Décrié parfois pour ce qu’il est, meilleure manière de ne pas réagir à ce qu’il dit, Jean-Marc Jancovici s’est pourtant fait unanimement remarquer par son analyse transdisciplinaire de la situation climatique aux travers des spectres économique, énergétique et environnemental. Souvent taquin, volontiers piquant, il n’en demeure pas moins plus pédagogue que moralisateur.
Empreinte carbone
Ce père de deux enfants, qui évoque sa paternité comme une expérimentation des générations futures sur son propre site, est lui-même fils de physicien. Né en 1962 à Paris, il enchaîne, pour ce qui concerne les évènements marquants, avec un diplôme de l’École polytechnique en 1984 puis un autre de l’École nationale supérieure des télécommunications de Paris deux ans plus tard. Dans les années 1990, il conçoit la notion de bilan carbone qu’il développera quelques années plus tard au sein de l’Ademe. En 2007 et au côté d’Alain Grandjean, il fonde Carbone 4, premier cabinet de conseil en stratégie carbone. Sur son site personnel toujours, et dans la distinction de ses activités, selon qu’elles remplissent son frigidaire ou non, Carbone 4 s’inscrit dans cette première catégorie. Enseignant à Mines Paris Tech, auteur de livres et conférencier l’alimentent plus ponctuellement, quand son statut de fondateur et président de The Shift Project, son rôle de membre du Haut Conseil pour le climat et de diverses commissions ainsi que sa qualité de chroniqueur dans la presse contribuent plutôt à vider son garde-manger malgré leur caractère plaisant.

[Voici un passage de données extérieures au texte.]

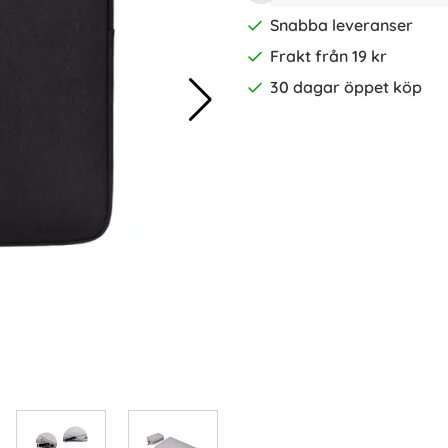
Snabba leveranser
Frakt från 19 kr
30 dagar öppet köp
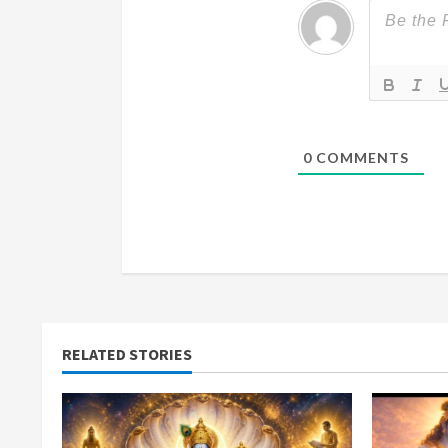
d
i
n
g
0
COMMENTS
RELATED STORIES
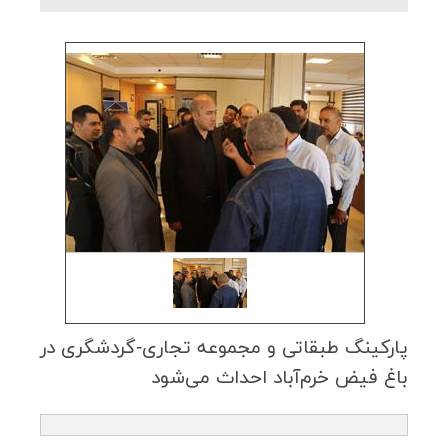
پاركینگ طبقاتی و مجموعه تجاری-گردشگری در
باغ فیض خرم‌آباد احداث می‌شود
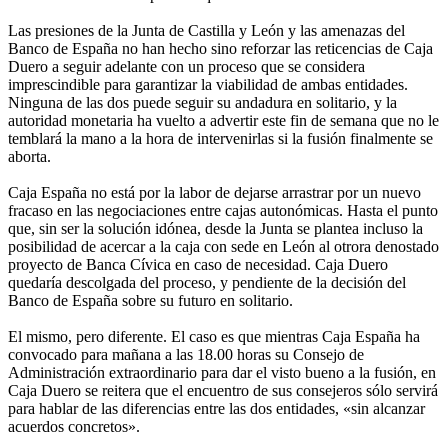
Las presiones de la Junta de Castilla y León y las amenazas del
Banco de España no han hecho sino reforzar las reticencias de Caja
Duero a seguir adelante con un proceso que se considera
imprescindible para garantizar la viabilidad de ambas entidades.
Ninguna de las dos puede seguir su andadura en solitario, y la
autoridad monetaria ha vuelto a advertir este fin de semana que no le
temblará la mano a la hora de intervenirlas si la fusión finalmente se
aborta.
Caja España no está por la labor de dejarse arrastrar por un nuevo
fracaso en las negociaciones entre cajas autonómicas. Hasta el punto
que, sin ser la solución idónea, desde la Junta se plantea incluso la
posibilidad de acercar a la caja con sede en León al otrora denostado
proyecto de Banca Cívica en caso de necesidad. Caja Duero
quedaría descolgada del proceso, y pendiente de la decisión del
Banco de España sobre su futuro en solitario.
El mismo, pero diferente. El caso es que mientras Caja España ha
convocado para mañana a las 18.00 horas su Consejo de
Administración extraordinario para dar el visto bueno a la fusión, en
Caja Duero se reitera que el encuentro de sus consejeros sólo servirá
para hablar de las diferencias entre las dos entidades, «sin alcanzar
acuerdos concretos».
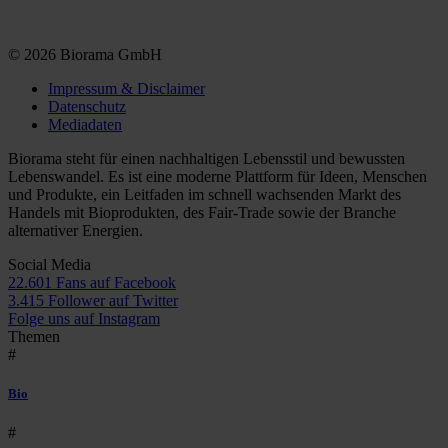
© 2026 Biorama GmbH
Impressum & Disclaimer
Datenschutz
Mediadaten
Biorama steht für einen nachhaltigen Lebensstil und bewussten
Lebenswandel. Es ist eine moderne Plattform für Ideen, Menschen
und Produkte, ein Leitfaden im schnell wachsenden Markt des
Handels mit Bioprodukten, des Fair-Trade sowie der Branche
alternativer Energien.
Social Media
22.601 Fans auf Facebook
3.415 Follower auf Twitter
Folge uns auf Instagram
Themen
#
Bio
#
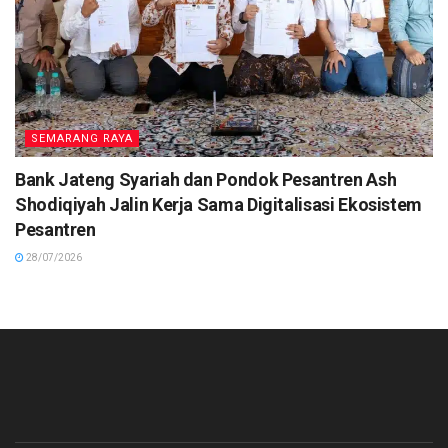
SEMARANG RAYA
Bank Jateng Syariah dan Pondok Pesantren Ash
Shodiqiyah Jalin Kerja Sama Digitalisasi Ekosistem
Pesantren
28/07/2026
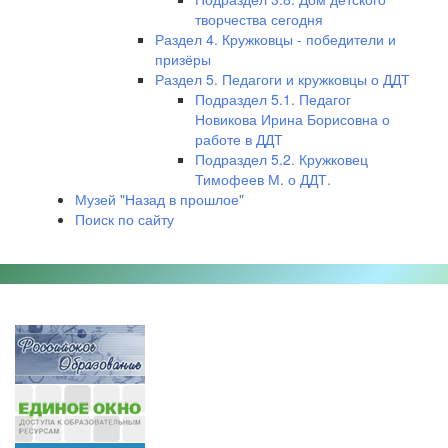
творчества сегодня
Раздел 4. Кружковцы - победители и
призёры
Раздел 5. Педагоги и кружковцы о ДДТ
Подраздел 5.1. Педагог
Новикова Ирина Борисовна о
работе в ДДТ
Подраздел 5.2. Кружковец
Тимофеев М. о ДДТ.
Музей "Назад в прошлое"
Поиск по сайту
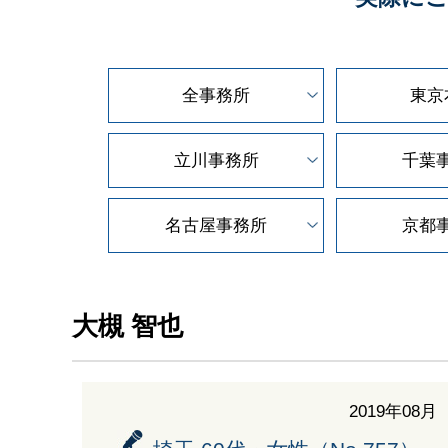
全事務所
東京
立川事務所
千葉
名古屋事務所
京都
大槻 智也
2019年08月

Derrière un discours en faveur du nucléaire et une image souvent limitée à ce seul aspect, c’est la sobriété qu’il défend
Sniper sobre
Parfois discrédité par ses propos sur la décroissance ou le nucléaire – sujets qu’il convient d’adresser avec une certaine retenue –, l’ingénieur est également largement adulé. Alors qu’on lui prête de tenir des discours dithyrambiques en direction du nucléaire, il a souvent fait preuve d’un peu plus de réserve et de relativité que l’on ne lui impute: ce n’est pas parfait mais il y a pire. Confronté à la fin d’un modèle, The Shift Project, qui cogite en faveur d’une économie libérée de la contrainte carbone, a accouché début 2022 d’un programme de transformation de l’économie française qui établit un plan de marche visant la décarbonation effective de nos activités. En filigrane, la mission consiste à éclairer et influencer le débat sur la transition énergétique. Derrière un discours en faveur du nucléaire et une image souvent limitée à ce seul aspect, c’est la sobriété qu’il défend. L’abondance de l’énergie a produit la croissance économique, la situation climatique et la frugalité qu’elle exige impose une forme de décroissance que Jean-Marc Jancovici espère et travaille à concrétiser pour qu’elle se révèle la moins douloureuse possible. Ses récents passages télévisés sont révélateurs de ce retard à l’allumage avec des plateaux dignes du casting de Don’t look up et des éditorialistes qui se défaussent de leur responsabilité dans l’irresponsabilité collective. Dans les réactions à ses pastilles Youtube, seules ses chemises récoltent autant de commentaires que la clarté de ses propos. S’il lui est parfois reproché un discours exprimé de long en large par les associations écologistes, il n’en demeure pas moins que la finesse ou la rudesse du sien infuse toujours plus, influence davantage.
Si certaines de ses assertions sont contredites par ses pairs, son talent de vulgarisateur accroche, et c’est peut-être là le plus important. À l’heure où des œuvres d’art sont vernies à la soupe à la tomate ou à la purée, dans l’incompréhension générale, un peu d’éloquence et de bon sens ne font pas de mal.